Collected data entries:
* * * * *
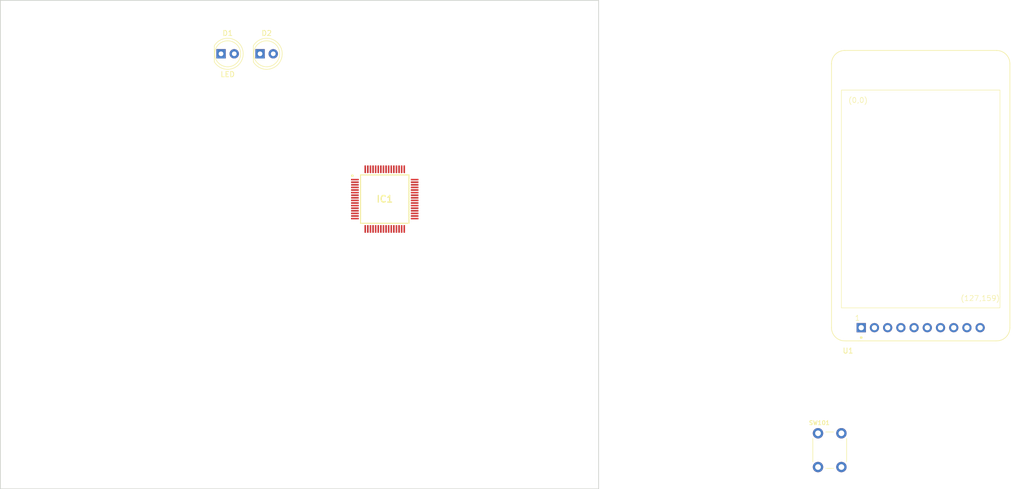
<source format=kicad_pcb>
(kicad_pcb (version 20221018) (generator pcbnew)

  (general
    (thickness 1.6)
  )

  (paper "A4")
  (title_block
    (title "ECE 445L Baseline Project")
    (date "2023-12-11")
    (rev "v1.0.0")
    (company "The University of Texas at Austin")
  )

  (layers
    (0 "F.Cu" signal)
    (31 "B.Cu" signal)
    (32 "B.Adhes" user "B.Adhesive")
    (33 "F.Adhes" user "F.Adhesive")
    (34 "B.Paste" user)
    (35 "F.Paste" user)
    (36 "B.SilkS" user "B.Silkscreen")
    (37 "F.SilkS" user "F.Silkscreen")
    (38 "B.Mask" user)
    (39 "F.Mask" user)
    (40 "Dwgs.User" user "User.Drawings")
    (41 "Cmts.User" user "User.Comments")
    (42 "Eco1.User" user "User.Eco1")
    (43 "Eco2.User" user "User.Eco2")
    (44 "Edge.Cuts" user)
    (45 "Margin" user)
    (46 "B.CrtYd" user "B.Courtyard")
    (47 "F.CrtYd" user "F.Courtyard")
    (48 "B.Fab" user)
    (49 "F.Fab" user)
    (50 "User.1" user)
    (51 "User.2" user)
    (52 "User.3" user)
    (53 "User.4" user)
    (54 "User.5" user)
    (55 "User.6" user)
    (56 "User.7" user)
    (57 "User.8" user)
    (58 "User.9" user)
  )

  (setup
    (stackup
      (layer "F.SilkS" (type "Top Silk Screen"))
      (layer "F.Paste" (type "Top Solder Paste"))
      (layer "F.Mask" (type "Top Solder Mask") (thickness 0.01))
      (layer "F.Cu" (type "copper") (thickness 0.035))
      (layer "dielectric 1" (type "core") (thickness 1.51) (material "FR4") (epsilon_r 4.5) (loss_tangent 0.02))
      (layer "B.Cu" (type "copper") (thickness 0.035))
      (layer "B.Mask" (type "Bottom Solder Mask") (thickness 0.01))
      (layer "B.Paste" (type "Bottom Solder Paste"))
      (layer "B.SilkS" (type "Bottom Silk Screen"))
      (copper_finish "None")
      (dielectric_constraints no)
    )
    (pad_to_mask_clearance 0)
    (pcbplotparams
      (layerselection 0x00010fc_ffffffff)
      (plot_on_all_layers_selection 0x0000000_00000000)
      (disableapertmacros false)
      (usegerberextensions false)
      (usegerberattributes true)
      (usegerberadvancedattributes true)
      (creategerberjobfile true)
      (dashed_line_dash_ratio 12.000000)
      (dashed_line_gap_ratio 3.000000)
      (svgprecision 4)
      (plotframeref false)
      (viasonmask false)
      (mode 1)
      (useauxorigin false)
      (hpglpennumber 1)
      (hpglpenspeed 20)
      (hpglpendiameter 15.000000)
      (dxfpolygonmode true)
      (dxfimperialunits true)
      (dxfusepcbnewfont true)
      (psnegative false)
      (psa4output false)
      (plotreference true)
      (plotvalue true)
      (plotinvisibletext false)
      (sketchpadsonfab false)
      (subtractmaskfromsilk false)
      (outputformat 1)
      (mirror false)
      (drillshape 1)
      (scaleselection 1)
      (outputdirectory "")
    )
  )

  (net 0 "")
  (net 1 "unconnected-(IC1-PB6-Pad1)")
  (net 2 "GND")
  (net 3 "unconnected-(IC1-VDDA-Pad2)")
  (net 4 "unconnected-(IC1-GNDA-Pad3)")
  (net 5 "/SW_UP")
  (net 6 "unconnected-(IC1-PB7-Pad4)")
  (net 7 "unconnected-(IC1-PF4-Pad5)")
  (net 8 "unconnected-(IC1-PE3-Pad6)")
  (net 9 "unconnected-(IC1-PE2-Pad7)")
  (net 10 "unconnected-(IC1-PE1-Pad8)")
  (net 11 "unconnected-(IC1-PE0-Pad9)")
  (net 12 "unconnected-(IC1-PD7-Pad10)")
  (net 13 "unconnected-(IC1-VDD_1-Pad11)")
  (net 14 "unconnected-(IC1-GND_1-Pad12)")
  (net 15 "unconnected-(IC1-PC7-Pad13)")
  (net 16 "unconnected-(IC1-PC6-Pad14)")
  (net 17 "unconnected-(IC1-PC5-Pad15)")
  (net 18 "unconnected-(IC1-PC4-Pad16)")
  (net 19 "unconnected-(IC1-PA0{slash}U0RX-Pad17)")
  (net 20 "unconnected-(IC1-PA1{slash}U0TX-Pad18)")
  (net 21 "unconnected-(IC1-PA2{slash}SSI0C1K-Pad19)")
  (net 22 "unconnected-(IC1-PA3{slash}SSI0FSS-Pad20)")
  (net 23 "unconnected-(IC1-PA4{slash}SSI0RX-Pad21)")
  (net 24 "unconnected-(IC1-PA5{slash}SSI0TX-Pad22)")
  (net 25 "unconnected-(IC1-PA6-Pad23)")
  (net 26 "unconnected-(IC1-PA7-Pad24)")
  (net 27 "unconnected-(IC1-VDDC_1-Pad25)")
  (net 28 "unconnected-(IC1-VDD_2-Pad26)")
  (net 29 "unconnected-(IC1-GND_2-Pad27)")
  (net 30 "unconnected-(IC1-PF0-Pad28)")
  (net 31 "unconnected-(IC1-PF1-Pad29)")
  (net 32 "unconnected-(IC1-PF2-Pad30)")
  (net 33 "unconnected-(IC1-PF3-Pad31)")
  (net 34 "unconnected-(IC1-~{WAKE}-Pad32)")
  (net 35 "unconnected-(IC1-~{HIB}-Pad33)")
  (net 36 "unconnected-(IC1-XOSC0-Pad34)")
  (net 37 "unconnected-(IC1-GNDX-Pad35)")
  (net 38 "unconnected-(IC1-XOSC1-Pad36)")
  (net 39 "unconnected-(IC1-VBAT-Pad37)")
  (net 40 "unconnected-(IC1-~{RST}-Pad38)")
  (net 41 "unconnected-(IC1-GND_3-Pad39)")
  (net 42 "unconnected-(IC1-OSC0-Pad40)")
  (net 43 "unconnected-(IC1-OSC1-Pad41)")
  (net 44 "unconnected-(IC1-VDD_3-Pad42)")
  (net 45 "unconnected-(IC1-PD4-Pad43)")
  (net 46 "unconnected-(IC1-PD5-Pad44)")
  (net 47 "unconnected-(IC1-PB0{slash}USB0ID-Pad45)")
  (net 48 "unconnected-(IC1-PB1{slash}USB0VBUS-Pad46)")
  (net 49 "unconnected-(IC1-PB2{slash}I2C0SCL-Pad47)")
  (net 50 "unconnected-(IC1-PB3{slash}I2C0SDA-Pad48)")
  (net 51 "unconnected-(IC1-PC3{slash}TDO{slash}SWO-Pad49)")
  (net 52 "unconnected-(IC1-PC2{slash}TDI-Pad50)")
  (net 53 "unconnected-(IC1-PC1{slash}TMS{slash}SWDIO-Pad51)")
  (net 54 "unconnected-(IC1-PC0{slash}TCK{slash}SWCLK-Pad52)")
  (net 55 "unconnected-(IC1-PD6-Pad53)")
  (net 56 "unconnected-(IC1-VDD_4-Pad54)")
  (net 57 "unconnected-(IC1-GND_4-Pad55)")
  (net 58 "unconnected-(IC1-VDDC_2-Pad56)")
  (net 59 "unconnected-(IC1-PB5-Pad57)")
  (net 60 "unconnected-(IC1-PB4-Pad58)")
  (net 61 "unconnected-(IC1-PE4-Pad59)")
  (net 62 "unconnected-(IC1-PE5-Pad60)")
  (net 63 "unconnected-(IC1-PD0-Pad61)")
  (net 64 "unconnected-(IC1-PD1-Pad62)")
  (net 65 "unconnected-(IC1-PD2-Pad63)")
  (net 66 "unconnected-(IC1-PD3-Pad64)")
  (net 67 "unconnected-(D1-K-Pad1)")
  (net 68 "unconnected-(D1-A-Pad2)")
  (net 69 "unconnected-(D2-K-Pad1)")
  (net 70 "unconnected-(D2-A-Pad2)")
  (net 71 "unconnected-(U1-GND-Pad1)")
  (net 72 "unconnected-(U1-VCC-Pad2)")
  (net 73 "unconnected-(U1-RESET-Pad3)")
  (net 74 "unconnected-(U1-D{slash}C-Pad4)")
  (net 75 "unconnected-(U1-CARD_CS-Pad5)")
  (net 76 "unconnected-(U1-TFT_CS-Pad6)")
  (net 77 "unconnected-(U1-MOSI-Pad7)")
  (net 78 "unconnected-(U1-SCK-Pad8)")
  (net 79 "unconnected-(U1-MISO-Pad9)")
  (net 80 "unconnected-(U1-LITE-Pad10)")

  (footprint "ECE445L:LED_D5.0mm" (layer "F.Cu") (at 74.415 41.275))

  (footprint "Button_Switch_THT:SW_PUSH_6mm" (layer "F.Cu") (at 189.175 120.8 90))

  (footprint "ECE445L:LED_D5.0mm" (layer "F.Cu") (at 81.915 41.275))

  (footprint "ECE445L:adafruit_st7735r2" (layer "F.Cu") (at 208.915 68.58))

  (footprint "ECE445L:QFP50P1200X1200X160-64N" (layer "F.Cu") (at 105.89 69.238))

  (gr_rect (start 32 31) (end 147 125)
    (stroke (width 0.15) (type default)) (fill none) (layer "Edge.Cuts") (tstamp 32c847c4-dbde-41f2-a934-684d1cddf13f))

)

</source>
* * * * *
Aim of the exercise. Please give the number of lines above in which the word "Bottom" appears, without any other text.

Output for this task. 3